Comment

Australian salmon crisis - cream cheese or scrambled eggs with yours?

I don't know why we fund the ABC.

A whole Four Corners report given over to investigating the salmon industry and not one minute of airtime devoted to the question to which we actually needed an answer. Cream cheese or scrambled eggs?

Salmon with eggs, or perhaps you prefer yours on a bagel with cream cheese.
Salmon with eggs, or perhaps you prefer yours on a bagel with cream cheese. Photo: Darrian Traynor

Specifically, if you're going to have your salmon on a bagel, the natural end to which all salmon swim upstream, is that bagel best schmeared with thick, white cream cheese?

Or should it be buttered and all but buried under a deliciously wobbly mountain of properly scrambled eggs? (The atrocities committed against the vast majority of eggs by the hapless lackwits who don't know how to scramble them properly is a topic for another day).

Initial research – a question thrown out on Twitter – ran strongly in favour of the New York schmear, a generous troweling of Philly's finest on a toasted bagel.

Now, I have no issue with this as a passable snack.

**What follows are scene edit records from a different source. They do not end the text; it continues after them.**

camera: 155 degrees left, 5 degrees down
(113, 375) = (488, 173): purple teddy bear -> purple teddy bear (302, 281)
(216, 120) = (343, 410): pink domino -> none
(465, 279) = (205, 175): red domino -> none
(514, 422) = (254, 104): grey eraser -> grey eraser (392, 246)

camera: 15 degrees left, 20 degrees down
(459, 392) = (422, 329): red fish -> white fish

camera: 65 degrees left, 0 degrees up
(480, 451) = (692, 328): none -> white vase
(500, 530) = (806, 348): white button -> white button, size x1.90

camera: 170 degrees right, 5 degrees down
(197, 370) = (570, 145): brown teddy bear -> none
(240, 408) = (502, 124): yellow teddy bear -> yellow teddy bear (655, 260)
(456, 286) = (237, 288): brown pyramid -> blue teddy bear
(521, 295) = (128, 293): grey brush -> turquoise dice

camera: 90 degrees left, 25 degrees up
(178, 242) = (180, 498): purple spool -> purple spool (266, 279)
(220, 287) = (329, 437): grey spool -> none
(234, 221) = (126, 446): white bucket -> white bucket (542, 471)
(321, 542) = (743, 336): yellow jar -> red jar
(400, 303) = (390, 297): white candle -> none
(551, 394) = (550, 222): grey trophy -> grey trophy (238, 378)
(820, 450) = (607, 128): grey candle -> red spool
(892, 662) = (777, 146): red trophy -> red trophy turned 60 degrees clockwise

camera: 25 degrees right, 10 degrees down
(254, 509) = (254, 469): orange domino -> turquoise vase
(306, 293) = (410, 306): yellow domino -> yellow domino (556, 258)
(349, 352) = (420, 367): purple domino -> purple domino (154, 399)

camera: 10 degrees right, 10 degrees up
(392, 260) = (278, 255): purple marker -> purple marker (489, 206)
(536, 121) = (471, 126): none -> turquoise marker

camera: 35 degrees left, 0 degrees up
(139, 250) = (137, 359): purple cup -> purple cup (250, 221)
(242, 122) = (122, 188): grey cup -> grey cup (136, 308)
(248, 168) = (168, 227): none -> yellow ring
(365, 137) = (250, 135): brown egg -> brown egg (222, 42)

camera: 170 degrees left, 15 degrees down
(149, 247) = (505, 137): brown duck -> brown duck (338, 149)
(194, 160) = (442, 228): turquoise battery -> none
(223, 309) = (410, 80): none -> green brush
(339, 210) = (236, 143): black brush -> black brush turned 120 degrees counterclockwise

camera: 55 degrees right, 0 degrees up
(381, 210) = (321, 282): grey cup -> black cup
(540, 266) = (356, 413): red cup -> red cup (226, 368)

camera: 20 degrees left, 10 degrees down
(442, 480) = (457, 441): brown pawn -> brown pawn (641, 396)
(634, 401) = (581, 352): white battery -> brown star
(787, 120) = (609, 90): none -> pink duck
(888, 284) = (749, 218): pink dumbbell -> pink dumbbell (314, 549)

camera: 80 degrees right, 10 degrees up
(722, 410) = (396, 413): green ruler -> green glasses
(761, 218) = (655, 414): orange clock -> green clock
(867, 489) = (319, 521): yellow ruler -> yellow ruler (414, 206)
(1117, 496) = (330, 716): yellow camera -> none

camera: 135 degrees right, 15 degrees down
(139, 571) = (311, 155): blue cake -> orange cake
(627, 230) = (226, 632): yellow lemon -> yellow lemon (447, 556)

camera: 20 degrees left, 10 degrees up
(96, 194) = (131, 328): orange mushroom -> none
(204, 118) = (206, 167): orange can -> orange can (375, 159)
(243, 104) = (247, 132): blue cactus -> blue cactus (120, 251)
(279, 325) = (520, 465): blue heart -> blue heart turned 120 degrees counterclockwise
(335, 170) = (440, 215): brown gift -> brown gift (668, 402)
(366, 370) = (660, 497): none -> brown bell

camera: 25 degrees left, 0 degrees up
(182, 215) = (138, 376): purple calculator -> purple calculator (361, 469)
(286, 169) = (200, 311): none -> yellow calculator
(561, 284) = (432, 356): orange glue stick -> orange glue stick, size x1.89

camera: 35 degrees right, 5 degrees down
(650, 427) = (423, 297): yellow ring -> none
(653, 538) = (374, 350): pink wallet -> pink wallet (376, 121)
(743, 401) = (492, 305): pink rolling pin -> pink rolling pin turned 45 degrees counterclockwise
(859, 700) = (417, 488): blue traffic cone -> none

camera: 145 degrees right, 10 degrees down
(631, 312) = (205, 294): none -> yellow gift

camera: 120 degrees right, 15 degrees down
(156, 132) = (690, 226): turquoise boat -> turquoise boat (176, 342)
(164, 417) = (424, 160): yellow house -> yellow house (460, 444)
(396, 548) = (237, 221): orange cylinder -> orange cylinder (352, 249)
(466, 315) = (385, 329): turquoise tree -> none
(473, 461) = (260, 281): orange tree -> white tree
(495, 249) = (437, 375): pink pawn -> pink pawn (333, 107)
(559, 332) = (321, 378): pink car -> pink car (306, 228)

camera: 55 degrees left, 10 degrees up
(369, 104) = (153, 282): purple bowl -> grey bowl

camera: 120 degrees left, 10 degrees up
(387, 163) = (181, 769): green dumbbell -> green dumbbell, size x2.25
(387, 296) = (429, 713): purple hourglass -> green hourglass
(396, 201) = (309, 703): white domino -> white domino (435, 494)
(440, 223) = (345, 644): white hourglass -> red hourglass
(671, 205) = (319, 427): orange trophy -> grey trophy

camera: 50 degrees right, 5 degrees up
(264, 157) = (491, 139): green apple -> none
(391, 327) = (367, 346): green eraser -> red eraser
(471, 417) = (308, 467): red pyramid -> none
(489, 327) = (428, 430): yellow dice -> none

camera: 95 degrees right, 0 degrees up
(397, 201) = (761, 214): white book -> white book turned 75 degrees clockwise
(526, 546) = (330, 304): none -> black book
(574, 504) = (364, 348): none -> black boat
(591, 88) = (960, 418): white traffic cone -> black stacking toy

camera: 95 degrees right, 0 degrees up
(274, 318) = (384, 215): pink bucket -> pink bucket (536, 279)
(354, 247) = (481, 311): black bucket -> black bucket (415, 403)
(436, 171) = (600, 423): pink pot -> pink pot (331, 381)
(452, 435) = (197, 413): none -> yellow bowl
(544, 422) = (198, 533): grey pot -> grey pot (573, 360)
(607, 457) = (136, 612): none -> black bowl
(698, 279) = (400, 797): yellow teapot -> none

Add some jalapeño peppers and you have a Mexican revolution in your mouth.

Advertisement

With a cup of strong black coffee it is a quick tummy filler than anyone can enjoy. Toasted and plated up with a generous serve of Atlantic salmon, a bagel with a schmear is a convenient and grown up start to any day.

But come on, people. Scrambled eggs and salmon is the neglected superhero of the metropolitan diner. With two eggs in the mix, it is a hugely powerful protein bomb to blast you into the day. With three eggs and upwards it could be all you need to eat until dinner.

It is at eventide that the salmon and scrambled egg combo really comes into its own. It is a breakfast that you can eat for dinner.

I mean no offence to bacon and eggs, or even to sausage and eggs, but these hardy yeomen are meant to do their work of a morning. They are the yard dogs of the menu. They are not meant to escape their confines, and if they do, terrible things can happen.

But you can whip up a serve of salmon and scrambled cackleberries at any time, after any activity, and not feel as though you have committed some crime against propriety. Against civilisation itself. Piled high upon a toasted bagel, or thick cut white toast if you are some sort of bogan, this duet sings beautifully together at eight in the morning, or eleven at night.

I understand your love of salmon and cream cheese. It's cute. Almost childlike. But I think you should grow up and put childish things behind you.